When leaders decide to digitally transform their talent practices by using open talent and creating the right mindset, the next step is to create a culture that can support it. Whether an open talent experiment can be scaled into a larger business opportunity often comes down to whether the organization is haunted by the “Not Invented Here” syndrome.
Pride and business norms can compel us to shoot down perfectly good ideas simply because we didn’t think of them ourselves. Being able to get out of our own way and embrace innovation no matter where it comes from is the difference between an organization that thrives on disruption and one that succumbs to it. At the core of a networked culture is a worldview that asks, “What if?” Sometimes it asks that question about its own fundamental business assumptions, paving the way to new ideas that drive market value.
It takes time to create a new culture — sometimes it’s the work of generations. Using a mountain climbing analogy , climbers used to be constrained by the limits of their safety equipment. For example, the ropes they used were static, meaning they had no stretch in them. They did a great job of keeping you steady on low angled rock, but if you slipped off a ledge, they could severely injure your back or even slice you in half when they stopped your fall. Then, in 1964, Edelrid released the first dynamic climbing rope. Woven with polymer fibers that stretch, they soften the impact of a drop by adding a little bounce to it. If the load they are bearing is a human being who has just fallen sixty feet, the difference is between life and death. Once climbers realized that the price of falling was no longer so dire, they were willing to try harder things. That led to a cascade of other innovations, including harnesses, fixed anchors, and climbing gyms. The chain of innovations enabled the emergence of a much more venturesome climbing culture, which helped the entire industry thrive.

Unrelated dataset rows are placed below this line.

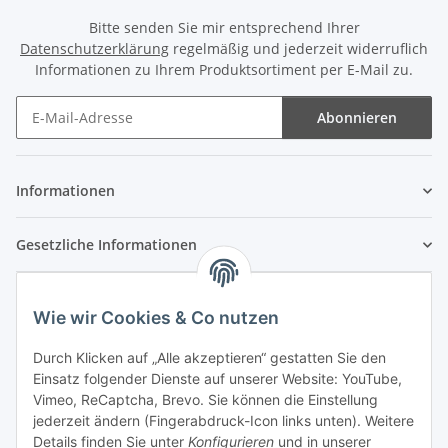
Bitte senden Sie mir entsprechend Ihrer
Datenschutzerklärung
regelmäßig und jederzeit widerruflich
Informationen zu Ihrem Produktsortiment per E-Mail zu.
Abonnieren
Newsletter Abonnieren
Informationen
Gesetzliche Informationen
Wie wir Cookies & Co nutzen
Durch Klicken auf „Alle akzeptieren“ gestatten Sie den
Einsatz folgender Dienste auf unserer Website: YouTube,
Vimeo, ReCaptcha, Brevo. Sie können die Einstellung
jederzeit ändern (Fingerabdruck-Icon links unten). Weitere
Details finden Sie unter
Konfigurieren
und in unserer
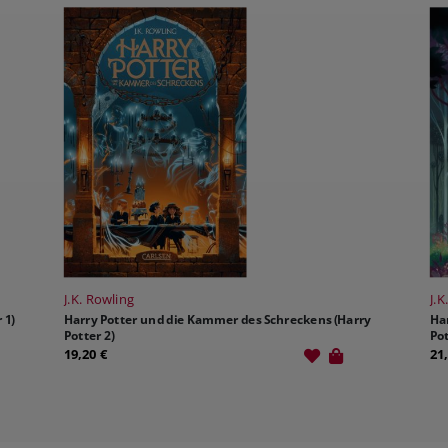
J.K. Rowling
J.K
 1)
Harry Potter und die Kammer des Schreckens (Harry
Ha
Potter 2)
Pot
19,20 €
21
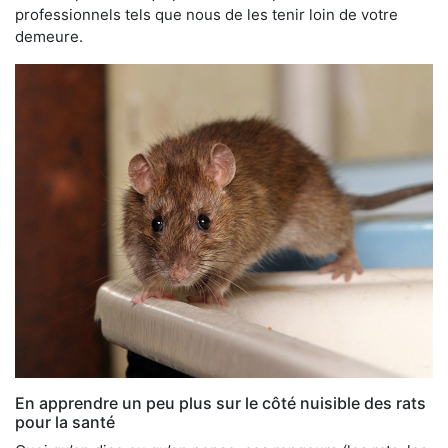
professionnels tels que nous de les tenir loin de votre
demeure.
En apprendre un peu plus sur le côté nuisible des rats
pour la santé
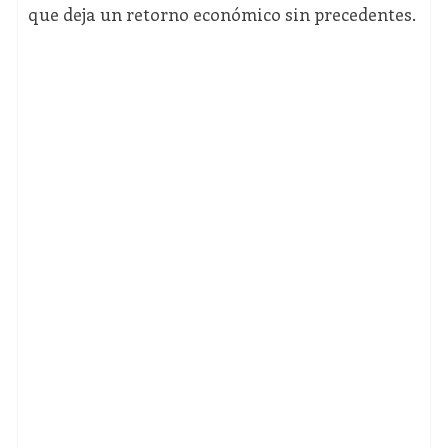
que deja un retorno económico sin precedentes.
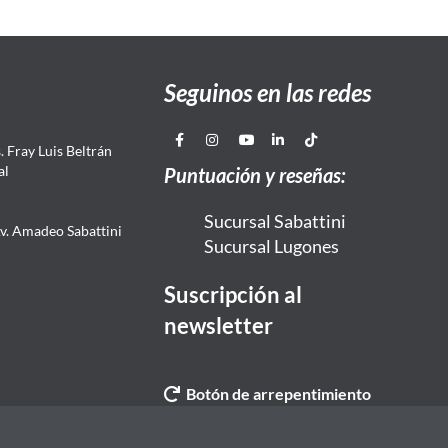
Seguinos en las redes
 Fray Luis Beltrán
al
Puntuación y reseñas:
Sucursal Sabattini
Av. Amadeo Sabattini
Sucursal Lugones
Suscripción al
newsletter
Botón de arrepentimiento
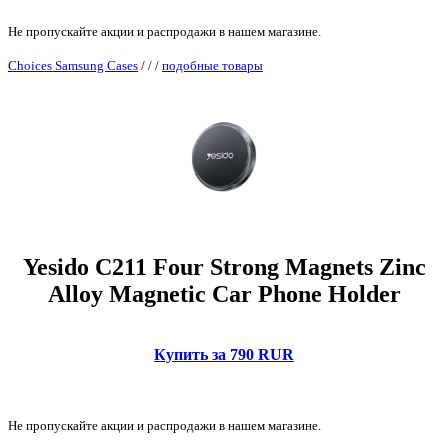
Не пропускайте акции и распродажи в нашем магазине.
Choices Samsung Cases
/
/
/
подобные товары
Yesido C211 Four Strong Magnets Zinc
Alloy Magnetic Car Phone Holder
Купить за 790 RUR
Не пропускайте акции и распродажи в нашем магазине.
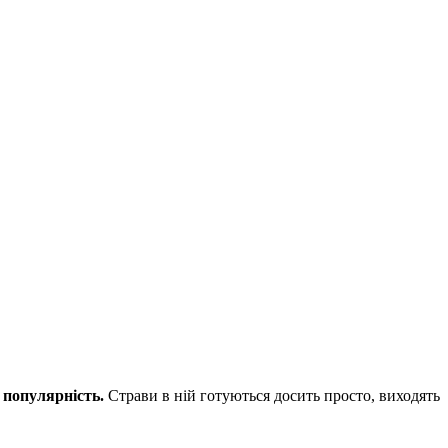
 популярність.
Страви в ній готуються досить просто, виходять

To become a networked organization, you must shift from a static culture that is slow, process-driven, and focused on incremental improvements, to one that is agile, resilient, adaptable, and unphased by volatility, uncertainty, complexity, or ambiguity.
There is no one-size-fits-all approach to networked management. But much like dynamic ropes, the way to ensure safety and security is with flexibility and give.
Leaders should foster an environment that:
· Is mindful of psychological safety: Chief among Maslow’s hierarchy of needs is safety and security. Be attentive to your people’s needs while recognizing that many of them are focused on building a “portfolio career,” which means they’re likely to stay in their current positions for only a short time before moving on. Create an environment that actively encourages and recognizes curiosity, creativity, and courage, even in the face of failure.
· Fosters emotional resilience: The shift from traditional organizational structures to networks has been described as the most consequential change in workplaces since the Industrial Revolution. It is as hard, if not harder, on workers than it is on their managers. Model calm and optimism.
· Recognizes the need for flexibility: Participate in frank, open conversations with your critics so you can understand and address their concerns.
· Is open to learning: Network with your peers, visit companies in other industries, and read journals and blogs to stay up-to-date. Networked leaders must have a clear vision of what a successful networked organization looks like so they can clearly communicate it to others.
· Is digitally-connected: Establish information technology as an enabler of agility; create digital frameworks with common elements that support connected-yet-autonomous teams.
· Promotes conviction: Incentivize allies and ambassadors financially and with praise, recognition, and mentorship. Develop younger leaders who are digital natives, and thus have a better understanding of the next generation.